Dans le même temps, l'Hexagone a été éjectée du Top 20 des économies les plus compétitives au monde dans le classement du Forum économique de Davos. Un pays peut-il avoir des entreprises innovantes sans être compétitif ?

C'est vrai que nous sommes classés 21e en matière de compétitivité globale. Mais ce classement est bien la preuve qu'on peut quand même avoir des entreprises compétitives, puisque c'est notre cas ! (rires)

L'ennui, c'est que pour tirer notre épingle du jeu en tant que pays, en termes d'exportations et donc en termes d'emplois, il faut que nous performions sur un large spectre d'entreprises.
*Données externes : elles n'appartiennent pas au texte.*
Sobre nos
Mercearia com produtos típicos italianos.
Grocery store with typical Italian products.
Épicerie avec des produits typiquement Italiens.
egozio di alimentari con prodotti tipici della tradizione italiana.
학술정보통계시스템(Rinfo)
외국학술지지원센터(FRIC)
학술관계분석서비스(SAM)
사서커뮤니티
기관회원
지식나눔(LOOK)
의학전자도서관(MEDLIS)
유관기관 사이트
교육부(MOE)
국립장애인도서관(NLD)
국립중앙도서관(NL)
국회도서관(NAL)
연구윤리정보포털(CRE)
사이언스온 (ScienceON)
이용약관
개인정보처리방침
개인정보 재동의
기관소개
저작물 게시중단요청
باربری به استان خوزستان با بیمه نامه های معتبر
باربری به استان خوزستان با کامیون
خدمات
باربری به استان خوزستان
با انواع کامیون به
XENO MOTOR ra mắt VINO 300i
Nous avons 60 millions d'habitants à nourrir : l'exceptionnelle performance de Pernod-Ricard ne suffit pas pour cela. Performer, pour les autres entreprises, ça veut dire innover, avoir un bon système éducatif, mais c'est aussi pouvoir produire en France. Et là, on tombe sur une problématique de coût, de flexibilité du travail et de la fiscalité.

Je crois qu'il y a un avenir pour la filière industrielle en France, et elle est absolument nécessaire. La plupart des entreprises, même petites, seront amenées à produire mondialement, mais même si le pourcentage de leur production diminue en France, si elles sont amenées à produire plus en volume du fait de plus grands débouchés, il n'est pas dit qu'elles auront à supprimer des emplois. Le développement mondial soutient donc la stabilité de l'emploi en France, même s'il y a création à l'étranger. Mais pour garder les emplois en France, il faut un marché du travail et une fiscalité non pénalisantes. Il faut aussi, de la part de l'entreprise, une politique dynamique d'investissements productifs.

Donc oui, on peut avoir des entreprises innovantes sans être compétitifs, mais on ne peut pas, en tant que pays, être macroéconomiquement dans le peloton de tête, si on n'est pas compétitif.